In his next game after his Tetuán exploits, Ben Barek played in a local derby against Fath Union Sport, whose team included the former Atlético Madrid player and national celebrity Larbi Benbarek. Benbarek, who was not related, introduced Ben Barek to directors from Granada CF of Spain's Segunda División, and personally convinced the young man's father to let him emigrate.

===Granada===
Ben Barek had no passport or documentation, but Granada urged the police of Tetuán to let him enter Spain. He scored twice on his debut in a friendly match against Club Recreativo Granada, including with his first touch, and earned a contract of 60,000 Spanish pesetas and a salary of 3,000 per month. Ben Barek earned promotion to La Liga in his first season at Granada, and helped keep them in the top flight a year later.

===Málaga===
According to the Spanish league's rules in 1958, teams could only have two foreigners, and only one of those could not be South American. Granada dealt with the retirement of goalkeeper Candi by signing Portugal international Carlos Gomes, thereby ending Ben Barek's future at the club. CD Málaga, whose president Julio Parres had businesses in Morocco, signed the player; he had previously been in negotiations for a 100,000 peseta contract with Real Murcia, who signed a different Moroccan instead.
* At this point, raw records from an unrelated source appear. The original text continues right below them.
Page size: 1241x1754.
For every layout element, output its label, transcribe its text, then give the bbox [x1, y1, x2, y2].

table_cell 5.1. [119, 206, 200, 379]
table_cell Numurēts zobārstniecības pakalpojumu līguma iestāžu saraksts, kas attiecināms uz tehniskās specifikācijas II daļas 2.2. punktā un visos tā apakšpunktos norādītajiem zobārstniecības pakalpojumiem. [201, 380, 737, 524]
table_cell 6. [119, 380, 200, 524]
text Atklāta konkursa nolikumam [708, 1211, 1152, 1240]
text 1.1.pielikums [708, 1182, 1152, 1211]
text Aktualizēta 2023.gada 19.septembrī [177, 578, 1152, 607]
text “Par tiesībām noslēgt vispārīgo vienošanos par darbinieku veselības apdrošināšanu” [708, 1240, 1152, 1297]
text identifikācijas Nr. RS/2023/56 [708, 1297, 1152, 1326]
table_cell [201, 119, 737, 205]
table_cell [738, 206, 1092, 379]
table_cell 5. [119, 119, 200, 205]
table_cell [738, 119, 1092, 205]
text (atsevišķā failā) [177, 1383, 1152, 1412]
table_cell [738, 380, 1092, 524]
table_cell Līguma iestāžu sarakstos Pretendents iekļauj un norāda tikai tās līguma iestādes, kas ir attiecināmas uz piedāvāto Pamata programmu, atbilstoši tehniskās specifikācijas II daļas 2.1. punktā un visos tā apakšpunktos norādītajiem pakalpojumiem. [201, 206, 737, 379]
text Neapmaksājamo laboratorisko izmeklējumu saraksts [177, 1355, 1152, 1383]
Ben Barek remained at Málaga for a decade, playing three seasons in La Liga and the remainder in the second tier.

==International career==
Ben Barek played eight games for the Morocco national football team, among them the 1962 FIFA World Cup qualifying playoffs against the Spain side of Alfredo Di Stéfano, Ferenc Puskás and Paco Gento. In the second game in Madrid, he scored the final goal of a 3–2 loss; he had been playing with an injured leg, but did not tell either his club or his national team so that he could still be paid.

==Coaching career==
Ben Barek began his coaching career with Atlético Malagueño, Málaga's reserve team, later going on to lead second-tier teams such as Deportivo Alavés. He was the director of the Morocco national team at the 1986 FIFA World Cup, where they were the first team from the Confederation of African Football to reach the second round.

During Ben Barek's spell with the Royal Moroccan Football Federation, Hassan II commissioned him to find young players in the kingdom. One player he discovered was Noureddine Naybet; then a right-winger, Ben Barek put him in defence during an injury emergency, and he went on to have a successful career in that position.

In the 1991–92 Segunda División, Ben Barek led Málaga to the playoff final, where they lost to nearby Cádiz CF, shortly before his club's dissolution. He then became a consultant for the reformed Málaga CF.

In May 2018, gate number 6 at La Rosaleda Stadium in Málaga was named after Ben Barek.